Bug 60957 - [4.9/4.10 Regression] Bogus error: array subscript is above array bounds [-Werror=array-bounds]
Summary: [4.9/4.10 Regression] Bogus error: array subscript is above array bounds [-We...
Status: RESOLVED INVALID
Alias: None
Product: gcc
Classification: Unclassified
Component: middle-end (show other bugs)
Version: 4.9.0
: P3 normal
Target Milestone: 4.9.1
Assignee: Not yet assigned to anyone
URL:
Keywords: diagnostic
Depends on:
Blocks:
 
Reported: 2014-04-24 20:21 UTC by H.J. Lu
Modified: 2014-04-28 13:41 UTC (History)
2 users (show)

See Also:
Host:
Target:
Build:
Known to work:
Known to fail:
Last reconfirmed: 2014-04-24 00:00:00

Attachments
Add an attachment (proposed patch, testcase, etc.)

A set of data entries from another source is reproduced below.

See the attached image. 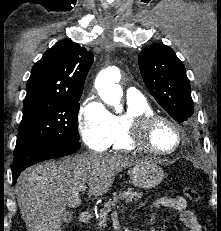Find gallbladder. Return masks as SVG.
Here are the masks:
<instances>
[{
	"instance_id": "obj_1",
	"label": "gallbladder",
	"mask_w": 221,
	"mask_h": 231,
	"mask_svg": "<svg viewBox=\"0 0 221 231\" xmlns=\"http://www.w3.org/2000/svg\"><path fill=\"white\" fill-rule=\"evenodd\" d=\"M73 220V213L70 211H66L62 217V222L69 223Z\"/></svg>"
}]
</instances>
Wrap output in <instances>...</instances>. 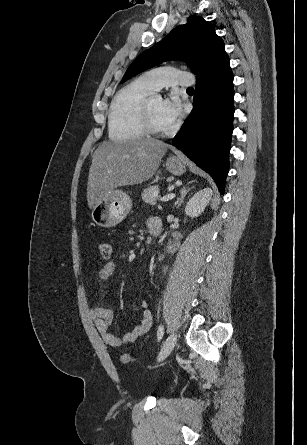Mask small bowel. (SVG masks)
I'll use <instances>...</instances> for the list:
<instances>
[{
	"label": "small bowel",
	"mask_w": 307,
	"mask_h": 445,
	"mask_svg": "<svg viewBox=\"0 0 307 445\" xmlns=\"http://www.w3.org/2000/svg\"><path fill=\"white\" fill-rule=\"evenodd\" d=\"M147 225L149 232L154 229L161 232V221L158 218H150ZM115 270L116 265L113 261L106 262L99 271V279L101 281L108 280L115 273ZM140 308L142 318L139 324L132 331L124 333L121 336H116L109 331V327L113 319V312L111 309L105 308L99 302H96L91 307L90 313L103 341L107 345L118 348L136 341L139 337L145 335L151 329L153 315L148 302L145 300L142 301L140 303Z\"/></svg>",
	"instance_id": "small-bowel-1"
}]
</instances>
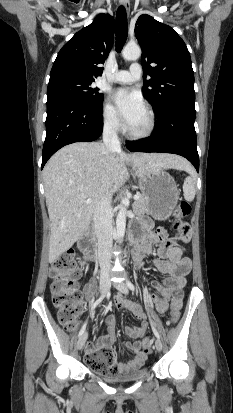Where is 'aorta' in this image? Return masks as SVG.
I'll return each instance as SVG.
<instances>
[{
	"label": "aorta",
	"instance_id": "762f6f07",
	"mask_svg": "<svg viewBox=\"0 0 233 413\" xmlns=\"http://www.w3.org/2000/svg\"><path fill=\"white\" fill-rule=\"evenodd\" d=\"M141 48L138 45H127L123 51L122 56L125 60H137L141 56ZM128 200L123 198L119 206V212L116 217V234L120 242H122L125 235L126 228V203Z\"/></svg>",
	"mask_w": 233,
	"mask_h": 413
}]
</instances>
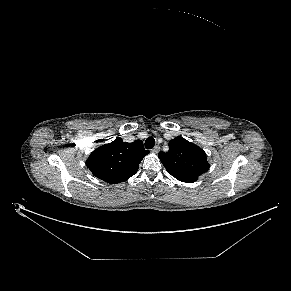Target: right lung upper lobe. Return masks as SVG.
<instances>
[{
	"mask_svg": "<svg viewBox=\"0 0 291 291\" xmlns=\"http://www.w3.org/2000/svg\"><path fill=\"white\" fill-rule=\"evenodd\" d=\"M148 153L141 140L127 143L116 138L94 150L86 160V166L97 178L117 184L133 176Z\"/></svg>",
	"mask_w": 291,
	"mask_h": 291,
	"instance_id": "cb5924a9",
	"label": "right lung upper lobe"
}]
</instances>
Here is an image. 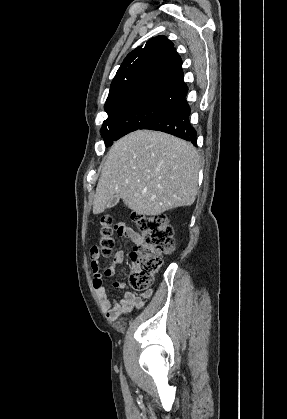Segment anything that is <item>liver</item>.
<instances>
[{
	"label": "liver",
	"instance_id": "liver-1",
	"mask_svg": "<svg viewBox=\"0 0 287 419\" xmlns=\"http://www.w3.org/2000/svg\"><path fill=\"white\" fill-rule=\"evenodd\" d=\"M199 155L189 142L172 135L137 130L118 140L102 163L93 214L113 197L141 215L155 216L194 203Z\"/></svg>",
	"mask_w": 287,
	"mask_h": 419
}]
</instances>
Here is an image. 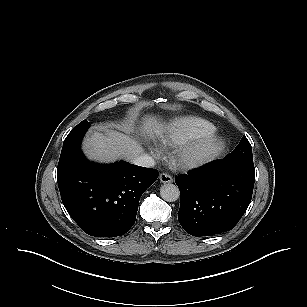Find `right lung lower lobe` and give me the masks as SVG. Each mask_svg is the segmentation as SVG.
I'll return each mask as SVG.
<instances>
[{
  "instance_id": "98d812e1",
  "label": "right lung lower lobe",
  "mask_w": 307,
  "mask_h": 307,
  "mask_svg": "<svg viewBox=\"0 0 307 307\" xmlns=\"http://www.w3.org/2000/svg\"><path fill=\"white\" fill-rule=\"evenodd\" d=\"M78 138L63 145L57 181L62 202L79 227L95 237H116L134 225L139 200L158 171L124 161L89 162Z\"/></svg>"
}]
</instances>
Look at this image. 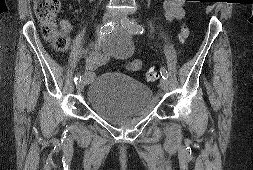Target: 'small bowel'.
Instances as JSON below:
<instances>
[{
    "mask_svg": "<svg viewBox=\"0 0 253 170\" xmlns=\"http://www.w3.org/2000/svg\"><path fill=\"white\" fill-rule=\"evenodd\" d=\"M186 0H165L163 4L164 15L168 21L181 20L185 15L183 5ZM72 8V6H70ZM63 30L71 32L72 25L70 22L63 20L61 22ZM110 51L93 52L85 62L86 72L88 75V81L94 76V71L111 57ZM126 67L130 71H139L141 68V62L138 59H133L127 62Z\"/></svg>",
    "mask_w": 253,
    "mask_h": 170,
    "instance_id": "obj_1",
    "label": "small bowel"
}]
</instances>
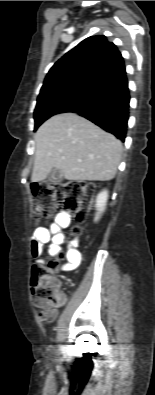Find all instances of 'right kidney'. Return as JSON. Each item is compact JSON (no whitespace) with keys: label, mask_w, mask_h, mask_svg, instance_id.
<instances>
[{"label":"right kidney","mask_w":155,"mask_h":395,"mask_svg":"<svg viewBox=\"0 0 155 395\" xmlns=\"http://www.w3.org/2000/svg\"><path fill=\"white\" fill-rule=\"evenodd\" d=\"M107 200H108V191L107 190H103L102 192H100L96 198V216L94 221L97 223L99 222L102 213L105 211L106 208V204H107Z\"/></svg>","instance_id":"1"}]
</instances>
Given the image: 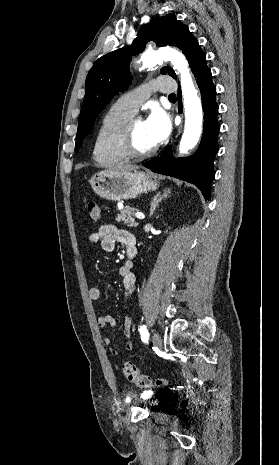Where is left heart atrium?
Returning a JSON list of instances; mask_svg holds the SVG:
<instances>
[{
    "label": "left heart atrium",
    "instance_id": "left-heart-atrium-1",
    "mask_svg": "<svg viewBox=\"0 0 279 465\" xmlns=\"http://www.w3.org/2000/svg\"><path fill=\"white\" fill-rule=\"evenodd\" d=\"M145 125L155 145L164 141L171 131L169 116L158 107L152 109L150 115L145 121Z\"/></svg>",
    "mask_w": 279,
    "mask_h": 465
}]
</instances>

Note You need to log in before you can comment on or make changes to this bug.
Description H.J. Lu 2014-04-24 20:21:32 UTC 
[hjl@gnu-6 gcc]$ cat bar.cc
class XXX
{
private:
    bool _enabled;
public:
    bool on() const {return _enabled;}
};
extern XXX xxx;
extern bool foobar(const unsigned int);
extern void foo (const char *);
extern const unsigned int bar (void * p);
extern void bar2(void * ptr)
{
  static const unsigned int size_map[] = { 0, 1, 2, 0, 4, 0, 0, 0, 8};
  const unsigned int old_width = bar (ptr);
  if(!(old_width <= 8))
    if(xxx.on())
      foo ("");
  unsigned int size = size_map[old_width];
  if(!(size != 0))
    if(xxx.on())
      foo ("");
  if(!(foobar(size)))
    foo ("");
}
[hjl@gnu-6 gcc]$  ./xgcc -B./ -S -O2 -Wall bar.cc -Werror
bar.cc: In function \u2018void bar2(void*)\u2019:
bar.cc:19:41: error: array subscript is above array bounds [-Werror=array-bounds]
   unsigned int size = size_map[old_width];
                                         ^
cc1plus: all warnings being treated as errors
[hjl@gnu-6 gcc]$
Comment 1 H.J. Lu 2014-04-24 20:27:12 UTC 
It is caused by r205074.
Comment 2 Andrew Pinski 2014-04-24 20:44:44 UTC 
This is not fully a bogus warning.  The warning is true if xxx._enabled is false and bar returns something which is > 8.

Here is a shorter testcase:
extern bool foobar(const unsigned int);
extern void foo (void);
extern void bar2(bool *enabled, unsigned int old_width)
{
  static const unsigned int size_map[] = { 0, 1, 2, 0, 4, 0, 0, 0, 8};
  if(old_width > 8)
    if(*enabled)
      foo ();
  unsigned int size = size_map[old_width];
  if(size == 0)
    if(*enabled)
      foo ();
  if(foobar(size))
    foo ();
}

We are transforming the above into:
extern bool foobar(const unsigned int);
extern void foo (void);
extern void bar2(bool *enabled, unsigned int old_width)
{
  unsigned int size;
  static const unsigned int size_map[] = { 0, 1, 2, 0, 4, 0, 0, 0, 8};
  if(old_width > 8)
  {
    if(*enabled)
      foo ();
    else
      {
        size = size_map[old_width];
        goto t;
      }
  }
  size = size_map[old_width];
  if(size == 0)
    if(*enabled)
      foo ();
t:
  if(foobar(size))
    foo ();
}


Which is correct and we are warning about the access under the else statement.
Comment 3 Andrew Pinski 2014-04-24 20:44:57 UTC 
What source does this come from?
Comment 4 H.J. Lu 2014-04-24 20:49:01 UTC 
(In reply to Andrew Pinski from comment #3)
> What source does this come from?

This comes from a real application.
Comment 5 Richard Biener 2014-04-25 08:17:10 UTC 
Yeah, nothing guards the size_map access if !(old_width <= 8).  I'd say this
report is invalid.

Triggered by more elaborate jump-threading, btw.
Comment 6 Jeffrey A. Law 2014-04-28 13:41:11 UTC 
Agreed.  Nothing guards the reference to size_map[old_width].